How to recover data from corrupt Elasticsearch Indices in 3 simple steps

Published March 21, 2017 |

Elasticsearch is a popular big data search engine based on Apache Lucene and it does not really need a big introduction because of its popularity. This blog will try to answer your questions regarding data recovery in case you have a corrupt index. While it is not commonplace, it might happen. It is good to apprise yourself about the possibilities and be prepared for the worst.

What are the conditions for recovering corrupt data?

You can recover and re-index data in a few simple steps if your files are in place and follow certain conditions. Here a few that are a pre-requisite in case you want to follow the steps discussed below.

All the required fields need to be stored as Apache Lucene files.
The cluster that has the corrupt file should be in running state.
All nodes should be up in the cluster.

Once these three conditions are met, you can proceed to the three-step formula that will help you recover the valuable data from corrupt indices.

How to recover data?

Step 1: Identify the corrupt shard

Use UNASSIGNED state to identify the shard. There are numerous ways to do that. You can choose the one that you are comfortable with. One possible way is to use the curl request. Once you have identified the shard, proceed to identify the directory using the cluster name.

Step 2: Read data of corrupted shard

Elasticsearch makes use of Apache Lucene’s RESTful search engine which has 4 types of primary files that are used to recover data. A basic understanding of these is important before you start reading the data of the corrupt file.

Fields: The extension for this type of file is .fnm and these files store information about fields.
Field Data: The files with extension .fdt are for field data and store documents.
Segment Info: The extension for such files in .si and this stores information about segments.
Field Index: The extension is .fdx and stores information related to pointers.

When you start reading the data of the corrupt shard, you would need to use all the four file types. Once you have identified the data that you want to retrieve then you can create a new index for the data.

Step 3: Create a new index

Elasticsearch allows you to create a new index for the data. The only consideration here is to ensure that you have removed the uid and source field before indexing. This is required because Lucene automatically includes this in the indexed file and unless you disable the choice, this will become a part of your index.

How to prevent data loss?

Accidents do happen and the answer to the above question is to equip you to handle a big data accident. But, it is not important that you wait for an accident to occur. You can take some preventive measures that will if not stop the accident, can at least minimize the impact.
The strategy, in this case, is Data Replication. The name makes it obvious that it refers to creating a back-up or replica of the data. The administrator can adjust the replication factor according to the number of replicas required. Data replication is an effective preventive measure for data loss. However, this has its own cons.
Big data is identified with volume. And, with big data sets, storage is already a matter of concern. In such cases, it is sometimes practically not possible to have a replica of the data and this is the biggest reason why big data developers do not take back-ups. But, if you do not have budget constraints then it would be feasible to have a data replication system in place to avoid any mishaps.

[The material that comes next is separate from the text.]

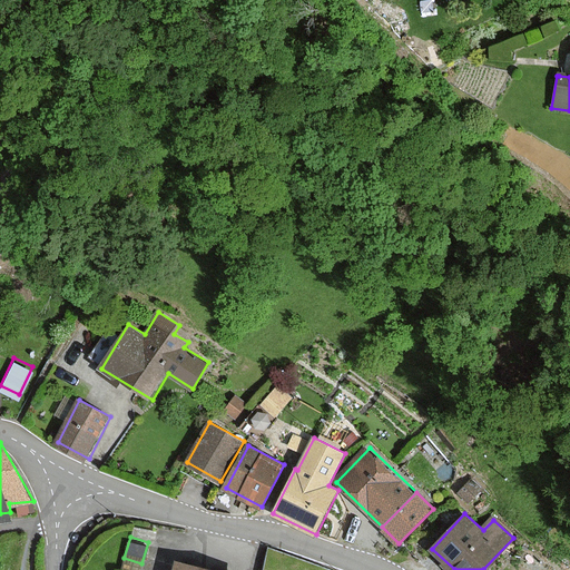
[(177,569),(219,569),(180,560),(177,569)]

Why do I need to have a replica?

Every technology has an inbuilt security function and Elasticsearch is no exception. But, there have been recent reports where Elasticsearch has been vulnerable to ransomware. The creators have claimed that it is not a problem with the Software but with the settings. No matter where the problem is if your valuable data is lost, then, it is gone forever. This prompts big data architects, developers, to take a back-up and have robust security. It is advisable that you follow the recommended settings.
Big data serves a great purpose in different companies and therefore any glitch in the technology that you are using to maintain your big data can act as a hindrance to a business process. It is important to keep yourself aware of the challenges that might crop up and continuously update your technology. This enables you to be better prepared for resolving issues that might crop up when you face challenges. And, also help you eliminate concerns that the service-provider is tackling in the recent updates.